◆ Stored records:
------
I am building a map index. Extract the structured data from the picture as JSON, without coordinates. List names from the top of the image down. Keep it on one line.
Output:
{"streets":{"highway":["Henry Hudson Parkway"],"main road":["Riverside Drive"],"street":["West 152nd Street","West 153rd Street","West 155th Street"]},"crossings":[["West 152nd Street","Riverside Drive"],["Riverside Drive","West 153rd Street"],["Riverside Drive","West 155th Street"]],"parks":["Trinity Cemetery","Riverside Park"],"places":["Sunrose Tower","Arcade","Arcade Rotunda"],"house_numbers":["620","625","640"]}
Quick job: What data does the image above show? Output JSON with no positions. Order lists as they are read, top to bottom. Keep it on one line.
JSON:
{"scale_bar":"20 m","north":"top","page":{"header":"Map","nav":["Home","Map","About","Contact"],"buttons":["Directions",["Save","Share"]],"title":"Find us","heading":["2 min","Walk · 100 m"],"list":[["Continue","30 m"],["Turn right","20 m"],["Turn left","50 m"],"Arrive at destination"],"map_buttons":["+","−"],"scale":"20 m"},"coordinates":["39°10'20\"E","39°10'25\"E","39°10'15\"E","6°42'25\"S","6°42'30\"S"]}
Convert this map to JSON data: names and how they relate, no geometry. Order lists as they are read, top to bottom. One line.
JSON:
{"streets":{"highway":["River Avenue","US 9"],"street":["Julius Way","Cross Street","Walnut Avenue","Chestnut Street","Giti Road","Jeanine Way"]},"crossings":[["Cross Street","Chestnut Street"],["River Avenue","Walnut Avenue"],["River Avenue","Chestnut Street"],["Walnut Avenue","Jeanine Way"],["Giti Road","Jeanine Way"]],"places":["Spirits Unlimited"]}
------
◆ Description of the task:
Give the data back in full, matching it character for character.

◆ Output for this task:
I am building a map index. Extract the structured data from the picture as JSON, without coordinates. List names from the top of the image down. Keep it on one line.
Output:
{"streets":{"highway":["Henry Hudson Parkway"],"main road":["Riverside Drive"],"street":["West 152nd Street","West 153rd Street","West 155th Street"]},"crossings":[["West 152nd Street","Riverside Drive"],["Riverside Drive","West 153rd Street"],["Riverside Drive","West 155th Street"]],"parks":["Trinity Cemetery","Riverside Park"],"places":["Sunrose Tower","Arcade","Arcade Rotunda"],"house_numbers":["620","625","640"]}
Quick job: What data does the image above show? Output JSON with no positions. Order lists as they are read, top to bottom. Keep it on one line.
JSON:
{"scale_bar":"20 m","north":"top","page":{"header":"Map","nav":["Home","Map","About","Contact"],"buttons":["Directions",["Save","Share"]],"title":"Find us","heading":["2 min","Walk · 100 m"],"list":[["Continue","30 m"],["Turn right","20 m"],["Turn left","50 m"],"Arrive at destination"],"map_buttons":["+","−"],"scale":"20 m"},"coordinates":["39°10'20\"E","39°10'25\"E","39°10'15\"E","6°42'25\"S","6°42'30\"S"]}
Convert this map to JSON data: names and how they relate, no geometry. Order lists as they are read, top to bottom. One line.
JSON:
{"streets":{"highway":["River Avenue","US 9"],"street":["Julius Way","Cross Street","Walnut Avenue","Chestnut Street","Giti Road","Jeanine Way"]},"crossings":[["Cross Street","Chestnut Street"],["River Avenue","Walnut Avenue"],["River Avenue","Chestnut Street"],["Walnut Avenue","Jeanine Way"],["Giti Road","Jeanine Way"]],"places":["Spirits Unlimited"]}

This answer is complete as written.